MITのLuis Fernando Velásquez-García氏らの研究チームは、複数の機能性材料を扱えるマルチマテリアル3Dプリンティングプラットフォームを開発し、電動リニアモーターを数時間で丸ごと造形した。研究成果は学術誌「Virtual and Physical Prototyping」に2026年2月18日付で掲載された。
プラットフォームには4基のエクストルーダーを搭載し、導電性材料、磁性材料、絶縁体、構造材など形態の異なる素材を1台で処理する。フィラメント、ペレット、インクといった異なる形態の材料に対応するため、各エクストルーダーの押し出し方式を個別に設計した。導電性インクは圧力式の吐出システムで押し出し、フィラメントやペレットは加熱ノズルで溶融する。ロボットアームがツールを自動交換し、センサーと制御フレームワークでノズル位置を精密に管理する。
研究チームはこのプラットフォームで5種類の素材を使い、リニアモーター(直線運動を生む電動機)を約3時間で造形した。造形後に必要な後処理は磁性材料の着磁のみで、材料コストは1台あたり約50セント(約80円)と見積もっている。
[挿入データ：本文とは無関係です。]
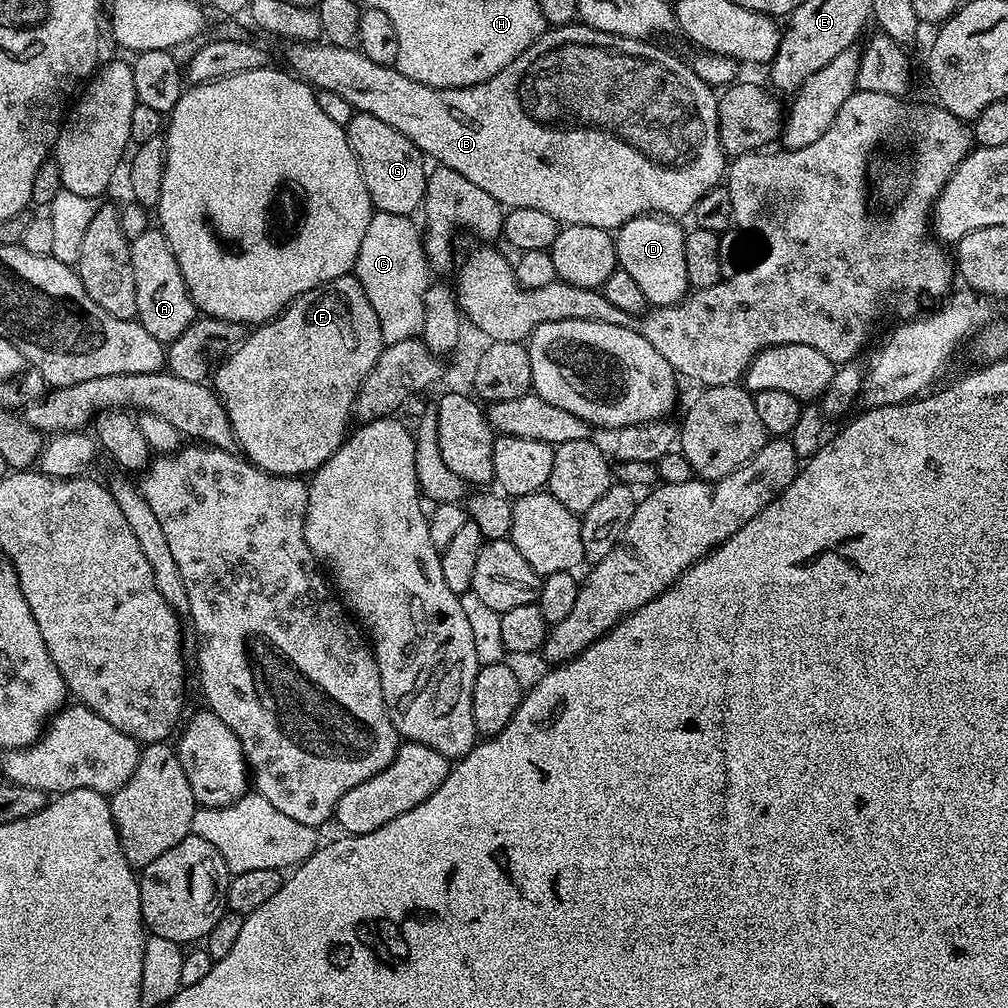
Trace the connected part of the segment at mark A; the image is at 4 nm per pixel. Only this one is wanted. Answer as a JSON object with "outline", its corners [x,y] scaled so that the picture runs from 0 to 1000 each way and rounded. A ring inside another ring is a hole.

完成したモーターは、油圧アンプを使う一般的なリニアエンジンの数倍の駆動力を発生した。
従来のマルチマテリアル3Dプリンターの多くは同じ形態の素材2種類までしか切り替えられない。異なる形態の素材を1台で扱う点がこのプラットフォームの設計上の特長で、将来的には回転型モーターの造形や、着磁工程の統合も目指すとしている。故障したモーターを現場で即座に造形するといった、分散型の製造を視野に入れた研究だ。